U.S. crude oil exports went from 1.29 MMBOPD in Sept. to 1.78 MMBOPD in Oct., an all-time high according to the Federal Reserve Bank of Dallas.

The crude oil export ban was lifted in Dec. 2015 and infrastructure was built or modified to help exports. One major construction project was the Ingleside Energy Center Terminal in Corpus Christi, Texas. The Reserve said that the widening of the WTI-Brent spread is incentivizing marketers to ship domestic crude internationally to obtain higher prices.

What about U.S. crude imports? Imports from Iraq outnumbered Saudi – first time in 3 decades

Imports from Saudi Arabia decreased from 678,000 b/d in Sept. to 506,000 b/d in Oct. However, crude imports from Iraq increased from 363,000 b/d in Sept. to 763,000 b/d in October. This marks the first time since Sept. 1985 that Iraqi crude oil imports outnumbered Saudi imports. The Fed speculates that this is a likely result of Saudi Arabia’s strong compliance with OPEC production cuts.

OECD inventories

U.S. commercial inventories decreased in Oct. by 34 million barrels to 1,261 million, remaining 188 million barrels above 2010-2014 average inventory levels. On the other hand, OECD commercial crude oil inventories (excluding the U.S.) rose by 15 million barrels to 1,705 million, 119 million barrels above the 2014-2014 average levels.

The Fed said, “While over half of the inventory overhang in OECD markets is concentrated in the United States, the 88-million-barrel decline in U.S. inventories since May is a promising sign that domestic inventories are rebalancing.”

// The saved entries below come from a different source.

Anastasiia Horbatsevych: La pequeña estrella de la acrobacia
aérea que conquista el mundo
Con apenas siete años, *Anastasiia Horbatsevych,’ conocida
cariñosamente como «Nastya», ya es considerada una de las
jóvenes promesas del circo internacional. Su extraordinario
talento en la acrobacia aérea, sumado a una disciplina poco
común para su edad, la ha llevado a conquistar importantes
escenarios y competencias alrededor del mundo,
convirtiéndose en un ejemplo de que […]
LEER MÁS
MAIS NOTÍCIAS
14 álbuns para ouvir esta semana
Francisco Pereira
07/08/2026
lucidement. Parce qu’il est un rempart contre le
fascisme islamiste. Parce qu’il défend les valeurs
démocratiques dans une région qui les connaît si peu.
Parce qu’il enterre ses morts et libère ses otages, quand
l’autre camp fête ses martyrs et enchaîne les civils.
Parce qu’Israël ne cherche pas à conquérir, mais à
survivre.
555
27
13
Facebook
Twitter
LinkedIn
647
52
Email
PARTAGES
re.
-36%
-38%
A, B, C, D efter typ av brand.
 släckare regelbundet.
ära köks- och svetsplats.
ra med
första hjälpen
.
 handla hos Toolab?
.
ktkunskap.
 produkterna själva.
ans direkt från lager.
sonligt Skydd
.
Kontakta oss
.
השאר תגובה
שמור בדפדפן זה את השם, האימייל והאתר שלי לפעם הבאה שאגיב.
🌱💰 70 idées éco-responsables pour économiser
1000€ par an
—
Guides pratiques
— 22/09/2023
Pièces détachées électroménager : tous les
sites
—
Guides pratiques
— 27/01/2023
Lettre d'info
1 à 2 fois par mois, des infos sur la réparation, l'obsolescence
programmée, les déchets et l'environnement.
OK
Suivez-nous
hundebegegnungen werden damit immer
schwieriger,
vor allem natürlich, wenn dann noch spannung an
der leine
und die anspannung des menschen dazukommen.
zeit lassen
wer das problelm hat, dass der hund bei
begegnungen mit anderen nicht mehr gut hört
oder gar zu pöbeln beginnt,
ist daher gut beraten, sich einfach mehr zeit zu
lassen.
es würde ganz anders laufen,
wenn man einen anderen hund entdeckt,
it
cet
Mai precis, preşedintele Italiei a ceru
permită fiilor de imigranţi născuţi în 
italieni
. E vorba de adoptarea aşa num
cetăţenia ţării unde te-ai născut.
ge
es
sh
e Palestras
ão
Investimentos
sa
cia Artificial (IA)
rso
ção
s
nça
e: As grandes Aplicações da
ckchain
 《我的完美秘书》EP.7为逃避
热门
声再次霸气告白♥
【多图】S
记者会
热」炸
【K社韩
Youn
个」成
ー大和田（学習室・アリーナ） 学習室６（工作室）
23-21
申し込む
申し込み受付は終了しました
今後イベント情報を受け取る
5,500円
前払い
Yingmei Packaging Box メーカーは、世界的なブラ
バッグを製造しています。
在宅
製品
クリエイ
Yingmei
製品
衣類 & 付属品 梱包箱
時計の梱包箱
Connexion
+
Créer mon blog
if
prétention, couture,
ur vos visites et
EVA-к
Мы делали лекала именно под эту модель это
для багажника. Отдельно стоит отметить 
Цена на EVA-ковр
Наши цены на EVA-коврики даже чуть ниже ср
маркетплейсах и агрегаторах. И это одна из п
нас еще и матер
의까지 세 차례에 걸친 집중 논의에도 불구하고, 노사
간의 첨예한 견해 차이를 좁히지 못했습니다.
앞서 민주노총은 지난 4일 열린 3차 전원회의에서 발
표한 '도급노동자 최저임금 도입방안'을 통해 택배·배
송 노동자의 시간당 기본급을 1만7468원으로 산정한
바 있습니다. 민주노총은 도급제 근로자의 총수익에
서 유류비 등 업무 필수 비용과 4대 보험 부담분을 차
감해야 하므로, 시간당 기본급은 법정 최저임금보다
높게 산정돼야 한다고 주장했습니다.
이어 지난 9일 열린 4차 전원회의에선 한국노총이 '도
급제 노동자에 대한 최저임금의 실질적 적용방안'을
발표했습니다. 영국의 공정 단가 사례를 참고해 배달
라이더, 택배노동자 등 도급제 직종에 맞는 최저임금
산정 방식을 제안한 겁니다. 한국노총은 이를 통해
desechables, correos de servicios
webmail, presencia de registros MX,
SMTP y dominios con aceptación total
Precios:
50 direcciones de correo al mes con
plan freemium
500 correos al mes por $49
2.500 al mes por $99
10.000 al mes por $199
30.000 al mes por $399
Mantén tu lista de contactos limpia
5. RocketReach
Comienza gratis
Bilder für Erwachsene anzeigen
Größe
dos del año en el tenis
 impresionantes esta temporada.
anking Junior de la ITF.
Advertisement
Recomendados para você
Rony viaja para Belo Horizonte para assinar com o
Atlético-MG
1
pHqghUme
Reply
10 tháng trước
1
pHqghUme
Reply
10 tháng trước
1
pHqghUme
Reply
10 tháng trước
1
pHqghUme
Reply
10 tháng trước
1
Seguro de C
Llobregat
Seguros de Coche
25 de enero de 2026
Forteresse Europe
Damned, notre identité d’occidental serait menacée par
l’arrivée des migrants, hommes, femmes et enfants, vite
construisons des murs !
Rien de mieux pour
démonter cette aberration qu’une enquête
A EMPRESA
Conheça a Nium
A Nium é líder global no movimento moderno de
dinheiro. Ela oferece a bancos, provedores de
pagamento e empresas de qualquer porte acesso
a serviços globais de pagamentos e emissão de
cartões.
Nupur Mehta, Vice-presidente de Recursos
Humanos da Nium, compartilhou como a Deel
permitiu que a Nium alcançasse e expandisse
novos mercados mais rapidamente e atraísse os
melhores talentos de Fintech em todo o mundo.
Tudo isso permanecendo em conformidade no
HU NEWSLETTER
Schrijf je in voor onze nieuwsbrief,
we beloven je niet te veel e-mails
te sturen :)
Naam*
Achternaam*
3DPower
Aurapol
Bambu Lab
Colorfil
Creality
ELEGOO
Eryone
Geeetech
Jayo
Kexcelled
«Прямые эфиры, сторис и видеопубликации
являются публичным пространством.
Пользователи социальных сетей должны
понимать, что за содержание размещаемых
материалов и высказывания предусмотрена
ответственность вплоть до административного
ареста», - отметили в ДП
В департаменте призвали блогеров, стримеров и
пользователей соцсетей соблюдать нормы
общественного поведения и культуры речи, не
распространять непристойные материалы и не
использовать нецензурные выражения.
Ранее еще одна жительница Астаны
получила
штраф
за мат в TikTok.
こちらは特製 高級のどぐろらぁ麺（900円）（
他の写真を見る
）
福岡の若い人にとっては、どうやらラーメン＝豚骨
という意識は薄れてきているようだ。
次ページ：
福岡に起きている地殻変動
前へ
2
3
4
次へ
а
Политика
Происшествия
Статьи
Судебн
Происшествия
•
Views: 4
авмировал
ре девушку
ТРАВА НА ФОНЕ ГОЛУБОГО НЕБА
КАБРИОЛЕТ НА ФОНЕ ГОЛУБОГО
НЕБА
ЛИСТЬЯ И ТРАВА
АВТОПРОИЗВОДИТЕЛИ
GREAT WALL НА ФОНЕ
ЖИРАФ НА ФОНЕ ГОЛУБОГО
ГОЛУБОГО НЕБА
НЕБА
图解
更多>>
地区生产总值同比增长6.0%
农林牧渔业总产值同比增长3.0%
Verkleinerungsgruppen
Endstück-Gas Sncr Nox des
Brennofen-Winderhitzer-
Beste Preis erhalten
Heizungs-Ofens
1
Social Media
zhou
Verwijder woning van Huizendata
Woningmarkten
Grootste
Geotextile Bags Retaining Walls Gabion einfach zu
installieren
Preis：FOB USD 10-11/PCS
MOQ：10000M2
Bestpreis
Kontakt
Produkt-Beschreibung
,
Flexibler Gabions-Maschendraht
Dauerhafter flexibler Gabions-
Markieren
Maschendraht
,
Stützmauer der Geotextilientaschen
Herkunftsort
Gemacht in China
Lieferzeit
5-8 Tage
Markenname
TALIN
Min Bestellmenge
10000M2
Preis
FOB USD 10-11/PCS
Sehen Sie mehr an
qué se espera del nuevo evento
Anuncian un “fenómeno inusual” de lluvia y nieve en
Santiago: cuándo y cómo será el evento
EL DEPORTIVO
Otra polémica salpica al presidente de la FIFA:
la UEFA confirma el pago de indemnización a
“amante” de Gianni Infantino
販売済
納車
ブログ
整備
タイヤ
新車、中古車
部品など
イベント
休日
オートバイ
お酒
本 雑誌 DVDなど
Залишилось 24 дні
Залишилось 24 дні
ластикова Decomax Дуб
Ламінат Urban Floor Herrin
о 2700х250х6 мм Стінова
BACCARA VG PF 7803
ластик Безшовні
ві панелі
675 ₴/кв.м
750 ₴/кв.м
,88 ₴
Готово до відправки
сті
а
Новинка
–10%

Eleventh District oil production

The Permian Basin’s production in Oct. rose by 60,800 b/d to 2.57 million. Eagle Ford production went up by 8,600 b/d to 1.22 million. Permian production has been increasing for 13 consecutive months. However, Eagle Ford’s production has remained flat, increasing only 40,600 b/d over the past 12 months. The report said that operating rigs numbered 379 in the Permian Basin and 65 in the Eagle Ford at the end of Oct.